I’ve written a method called inorderTraversal for dealing with a special type of tree called a binary tree. Imagine this tree as a structure where each element can have two branches, a left one and a right one. The goal of my code is to visit all the elements of this tree in a specific order and collect their values in a list.

To achieve this, I’ve created a helper function named helper. This function is like a little assistant that does the actual work of moving through the tree. It takes two things: a list called result where we’ll store the values in order, and a node representing the current element we’re looking at.

Now, the helper function does something interesting. If the current element (node) is empty (which means there’s nothing there), it just stops and doesn’t do anything. Otherwise, it keeps going.

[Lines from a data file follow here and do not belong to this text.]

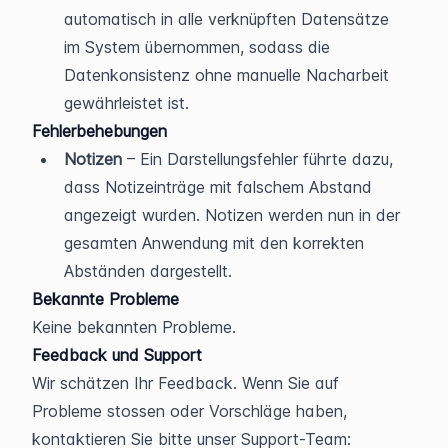
automatisch in alle verknüpften Datensätze 
im System übernommen, sodass die 
Datenkonsistenz ohne manuelle Nacharbeit 
gewährleistet ist.
Fehlerbehebungen
Notizen
 – Ein Darstellungsfehler führte dazu, 
dass Notizeinträge mit falschem Abstand 
angezeigt wurden. Notizen werden nun in der 
gesamten Anwendung mit den korrekten 
Abständen dargestellt.
Bekannte Probleme
Keine bekannten Probleme.
Feedback und Support
Wir schätzen Ihr Feedback. Wenn Sie auf 
Probleme stossen oder Vorschläge haben, 
kontaktieren Sie bitte unser Support-Team: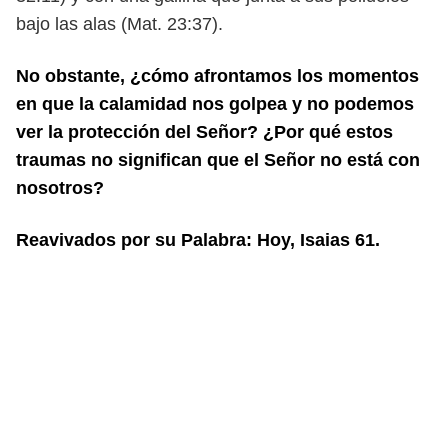
bajo las alas (Mat. 23:37).
No obstante, ¿cómo afrontamos los momentos
en que la calamidad nos golpea
y no podemos
ver la protección del Señor? ¿Por qué estos
traumas no significan
que el Señor no está con
nosotros?
Reavivados por su Palabra: Hoy, Isaias 61.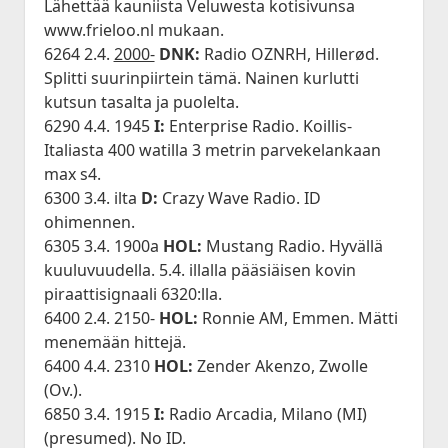
Lähettää kauniista Veluwesta kotisivunsa
www.frieloo.nl mukaan.
6264 2.4.
2000-
DNK:
Radio OZNRH, Hillerød.
Splitti suurinpiirtein tämä. Nainen kurlutti
kutsun tasalta ja puolelta.
6290 4.4. 1945
I:
Enterprise Radio. Koillis-
Italiasta 400 watilla 3 metrin parvekelankaan
max s4.
6300 3.4. ilta
D:
Crazy Wave Radio. ID
ohimennen.
6305 3.4. 1900a
HOL:
Mustang Radio. Hyvällä
kuuluvuudella. 5.4. illalla pääsiäisen kovin
piraattisignaali 6320:lla.
6400 2.4. 2150-
HOL:
Ronnie AM, Emmen. Mätti
menemään hittejä.
6400 4.4. 2310
HOL:
Zender Akenzo, Zwolle
(Ov.).
6850 3.4. 1915
I:
Radio Arcadia, Milano (MI)
(presumed). No ID.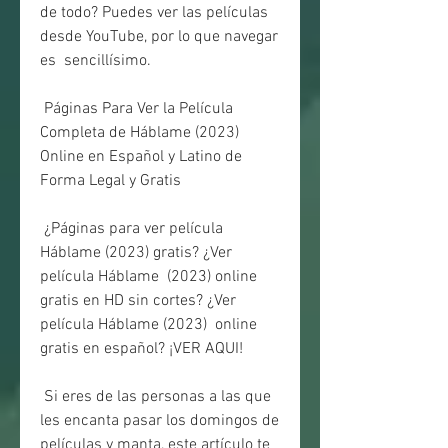
de todo? Puedes ver las películas 
desde YouTube, por lo que navegar 
es  sencillísimo.
 Páginas Para Ver la Película 
Completa de Háblame (2023) 
Online en Español y Latino de 
Forma Legal y Gratis
 ¿Páginas para ver película 
Háblame (2023) gratis? ¿Ver 
película Háblame  (2023) online 
gratis en HD sin cortes? ¿Ver 
película Háblame (2023)  online 
gratis en español? ¡VER AQUI!
 Si eres de las personas a las que 
les encanta pasar los domingos de 
películas y manta, este artículo te 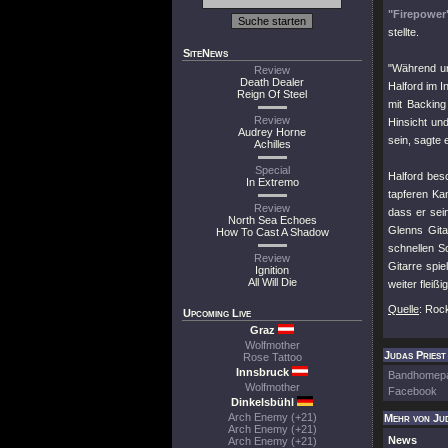
"Firepower
stellte.
SiteNews
"Während un
Review
Death Dealer
Halford im I
Reign Of Steel
mit Backing
Review
Hinsicht und
Audrey Horne
sein, sagte 
Achilles
Special
Halford besc
In Extremo
tapferen Ka
Review
dass er sei
North Sea Echoes
Glenns Gita
How To Cast A Shadow
schnellen So
Review
Gitarre spie
Ignition
All Will Die
weiter flei
Quelle
: Roc
Upcoming Live
Graz
Wolfmother
Judas Priest 
Rose Tattoo
Innsbruck
Bandhomep
Wolfmother
Facebook
Dinkelsbühl
Arch Enemy (+21)
Mehr von Jud
Arch Enemy (+21)
News
Arch Enemy (+21)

It first calls itself for the left branch of the current element, ensuring we explore the left side of the tree first. Then, it adds the value of the current element to the result list. Finally, it calls itself again for the right branch, making sure we also check the right side of the tree.

In the main inorderTraversal method, I start with an empty list called result, and then I ask my helper function to start the process from the very top of the tree, which is the root. The result, after this journey through the tree, is a list containing all the values in a specific order. I then hand over this list as the final result of my method.

# Definition for a binary tree node.
# class TreeNode:
#     def __init__(self, val=0, left=None, right=None):
#         self.val = val
#         self.left = left
#         self.right = right
class Solution:
    def inorderTraversal(self, root: Optional[TreeNode]) -> List[int]:
        def helper(result, node):
            if not node:
                return
            helper(result, node.left)
            result.append(node.val)
            helper(result, node.right)
        
        result = []
        helper(result, root)
        return result